Friday 19 October 2007

Smashing Pumpkins - Ava Adore

Smashing Pumpkins - Ava Adore

This was the lead single from the Pumpkins' "techno" album. They fired their drummer, replaced him with a machine and announced to the critics that they were now an electro outfit. Just in case some people hadn't got the message, they then released this video, which features no instruments, no live performance and only a half-hearted attempt to lip-sync. Filmed in one continuous take, the video sees the nearly-unrecognisable band dance through a series of cliched music video settings peopled with extras who might be mannequins and mannequins that might be extras. The camera repeatedly swings round to show the track and crew, emphasising that the video is a technological illusion, while the band often miss cues or disappear and reappear from shots at random as the music carries on without them.
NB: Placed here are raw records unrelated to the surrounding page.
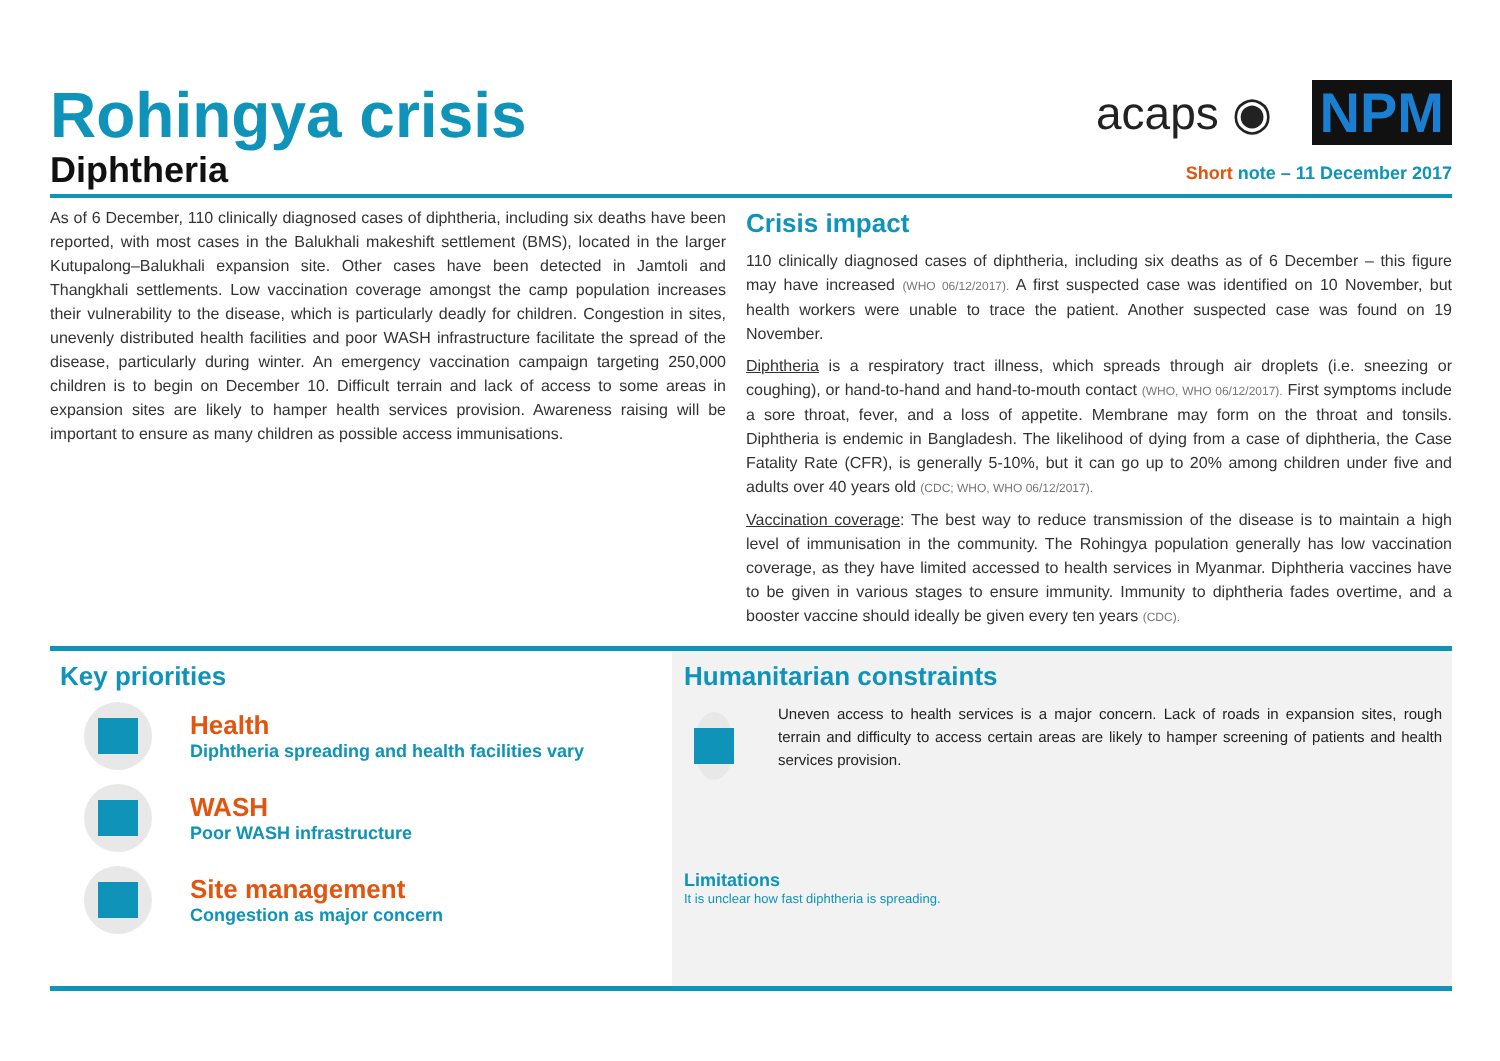Rohingya crisis
Diphtheria
acaps ◉ NPM
Short note – 11 December 2017
As of 6 December, 110 clinically diagnosed cases of diphtheria, including six deaths have been reported, with most cases in the Balukhali makeshift settlement (BMS), located in the larger Kutupalong–Balukhali expansion site. Other cases have been detected in Jamtoli and Thangkhali settlements. Low vaccination coverage amongst the camp population increases their vulnerability to the disease, which is particularly deadly for children. Congestion in sites, unevenly distributed health facilities and poor WASH infrastructure facilitate the spread of the disease, particularly during winter. An emergency vaccination campaign targeting 250,000 children is to begin on December 10. Difficult terrain and lack of access to some areas in expansion sites are likely to hamper health services provision. Awareness raising will be important to ensure as many children as possible access immunisations.
Crisis impact
110 clinically diagnosed cases of diphtheria, including six deaths as of 6 December – this figure may have increased (WHO 06/12/2017). A first suspected case was identified on 10 November, but health workers were unable to trace the patient. Another suspected case was found on 19 November.
Diphtheria is a respiratory tract illness, which spreads through air droplets (i.e. sneezing or coughing), or hand-to-hand and hand-to-mouth contact (WHO, WHO 06/12/2017). First symptoms include a sore throat, fever, and a loss of appetite. Membrane may form on the throat and tonsils. Diphtheria is endemic in Bangladesh. The likelihood of dying from a case of diphtheria, the Case Fatality Rate (CFR), is generally 5-10%, but it can go up to 20% among children under five and adults over 40 years old (CDC; WHO, WHO 06/12/2017).
Vaccination coverage: The best way to reduce transmission of the disease is to maintain a high level of immunisation in the community. The Rohingya population generally has low vaccination coverage, as they have limited accessed to health services in Myanmar. Diphtheria vaccines have to be given in various stages to ensure immunity. Immunity to diphtheria fades overtime, and a booster vaccine should ideally be given every ten years (CDC).
Key priorities
Health
Diphtheria spreading and health facilities vary
WASH
Poor WASH infrastructure
Site management
Congestion as major concern
Humanitarian constraints
Uneven access to health services is a major concern. Lack of roads in expansion sites, rough terrain and difficulty to access certain areas are likely to hamper screening of patients and health services provision.
Limitations
It is unclear how fast diphtheria is spreading.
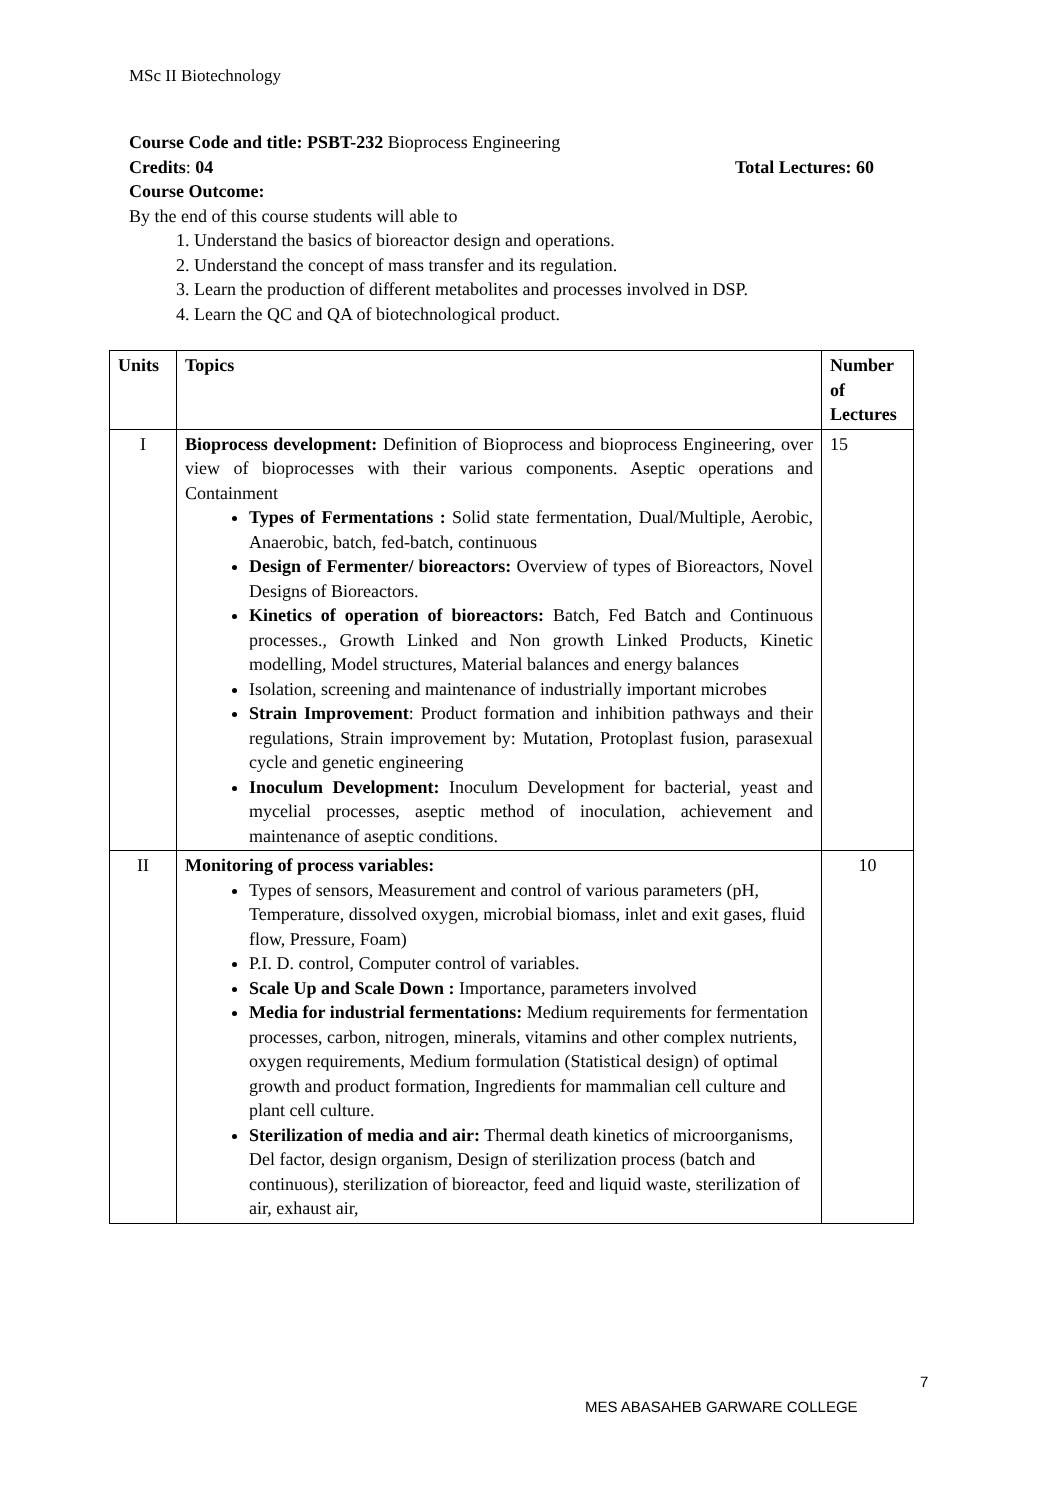MSc II Biotechnology
Course Code and title: PSBT-232 Bioprocess Engineering
Credits: 04 Total Lectures: 60
Course Outcome:
By the end of this course students will able to
1. Understand the basics of bioreactor design and operations.
2. Understand the concept of mass transfer and its regulation.
3. Learn the production of different metabolites and processes involved in DSP.
4. Learn the QC and QA of biotechnological product.
| Units | Topics | Number of Lectures |
| --- | --- | --- |
| I | Bioprocess development: Definition of Bioprocess and bioprocess Engineering, over view of bioprocesses with their various components. Aseptic operations and Containment Types of Fermentations : Solid state fermentation, Dual/Multiple, Aerobic, Anaerobic, batch, fed-batch, continuous Design of Fermenter/ bioreactors: Overview of types of Bioreactors, Novel Designs of Bioreactors. Kinetics of operation of bioreactors: Batch, Fed Batch and Continuous processes., Growth Linked and Non growth Linked Products, Kinetic modelling, Model structures, Material balances and energy balances Isolation, screening and maintenance of industrially important microbes Strain Improvement : Product formation and inhibition pathways and their regulations, Strain improvement by: Mutation, Protoplast fusion, parasexual cycle and genetic engineering Inoculum Development: Inoculum Development for bacterial, yeast and mycelial processes, aseptic method of inoculation, achievement and maintenance of aseptic conditions. | 15 |
| II | Monitoring of process variables: Types of sensors, Measurement and control of various parameters (pH, Temperature, dissolved oxygen, microbial biomass, inlet and exit gases, fluid flow, Pressure, Foam) P.I. D. control, Computer control of variables. Scale Up and Scale Down : Importance, parameters involved Media for industrial fermentations: Medium requirements for fermentation processes, carbon, nitrogen, minerals, vitamins and other complex nutrients, oxygen requirements, Medium formulation (Statistical design) of optimal growth and product formation, Ingredients for mammalian cell culture and plant cell culture. Sterilization of media and air: Thermal death kinetics of microorganisms, Del factor, design organism, Design of sterilization process (batch and continuous), sterilization of bioreactor, feed and liquid waste, sterilization of air, exhaust air, | 10 |
7
MES ABASAHEB GARWARE COLLEGE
While the one-shot conceit and the sets themselves are impressive and Romanek plays interesting in-camera tricks with time and space, what I really like about this video is that it is such a blatant, knowing exercise in rebranding.

2 comments:

Edward Scheer said...

good context or yr reading of the video but I'm not sure that what you describe is what actually happens (there are no relexive shots revealing camera and crew other than a porno set) though the general thrust of multiple brands or images is right...

Anonymous said...

There's a bit at 1:28 (you can just make out the edge of the set) and more obviously at 02:36 that reveals the set in its falsehood. I like the way that the film appers to be sped up/slowed down but the lip-syncing sometimes stays in time, and the infinity effect in the cinema at the end of the video, the constant remediation within a remediated form.